A small increase proposed in the budget of the federal agency that tracks U.S. economic growth would help produce faster and more accurate readings of the economy, Commerce Department officials said.
President Bush's fiscal 2004 budget, due out Monday, includes a $5.4 million increase for the department's Bureau of Economic Analysis. The bureau's budget is less than $70 million.
The new money would allow the bureau to collect more "real time" data, such as that collected by scanners at supermarket checkout counters, to improve the accuracy of such figures as the gross domestic product and to speed up their release. The agency also would begin a quarterly survey of international transactions in services, such as the large and growing worldwide insurance market, to pick up changes in trade patterns more quickly.
"It is particularly important to keep economic measures up to date during periods of economic uncertainty," said Kathleen B. Cooper, the undersecretary for economic affairs.
J. Steven Landefeld, director of the Bureau of Economic Analysis, said gaps in his agency's ability to get up-to-date data caused it to be slow to spot the weakness in the economy that developed in 2000 and turned into a recession in 2001. As a result, the bureau had to make major revisions in its GDP numbers for those years when better data became available.
Last year Bush sought a $10.7 million increase for the bureau to begin improvements. The House included the money in its version of the fiscal 2003 Commerce Department appropriation bill, but the Senate reduced it by about $3 million. Those differences are being reconciled in a House-Senate conference.
Use of new money also hinges on the Census Bureau's budget for fiscal 2003, which began in October. The Census Bureau collects much of the raw data that the Bureau of Economic Analysis interprets, and the Senate version of the bill includes no additional money to allow faster collection of monthly figures on international trade. Without faster collection, quarterly GDP figures could not be released two weeks after the end of a quarter instead of four weeks as they are now, Landefeld said.
It is also unclear whether the Census Bureau will have enough money to begin a quarterly survey of sales of services, figures for many of which now are available either annually or with the results of an economic census that is conducted every five years.
"I am praying that the quarterly services survey goes through," Landefeld said.

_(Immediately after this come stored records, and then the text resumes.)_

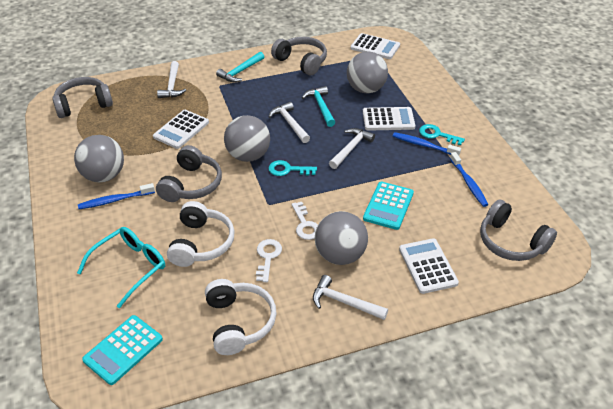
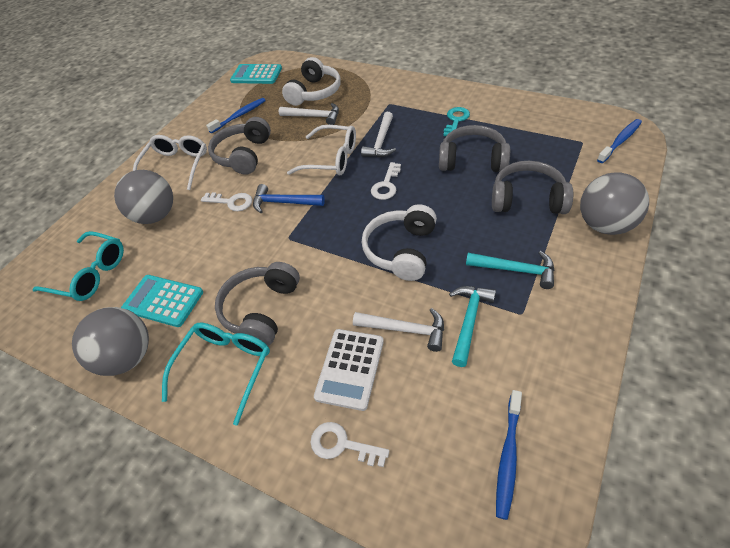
blue hammer: none = 0 -> [253,184,325,213] = 1
grey ball: [74,135,124,182] [224,115,270,162] [315,211,368,265] [347,52,388,93] = 4 -> [72,307,149,376] [114,170,173,224] [580,172,649,235] = 3
turquoise glasses: [77,227,165,308] = 1 -> [32,231,124,301] [162,323,270,426] = 2
turquoise key: [269,160,317,176] [419,124,465,145] = 2 -> [443,107,470,136] = 1
white calculator: [153,110,209,149] [350,33,400,59] [363,107,415,131] [399,238,459,294] = 4 -> [314,329,384,411] = 1
white glasses: none = 0 -> [133,135,207,190] [287,125,356,175] = 2
white hammer: [157,61,186,98] [269,102,310,143] [313,275,388,320] [329,128,375,169] = 4 -> [279,103,339,125] [353,308,444,352] [361,112,396,158] = 3
white key: [256,239,282,282] [292,202,318,240] = 2 -> [201,192,252,211] [310,422,390,467] [371,162,401,200] = 3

Because of the delay in passing the appropriations bill for fiscal 2003, it was not clear until late last month that the Census Bureau would have enough money to complete its latest economic census, which was begun late last year. Questionnaires were to be returned by Feb. 12 with no assurance that there would be money available to process the data. However, both the House and Senate have included the necessary extra $35 million.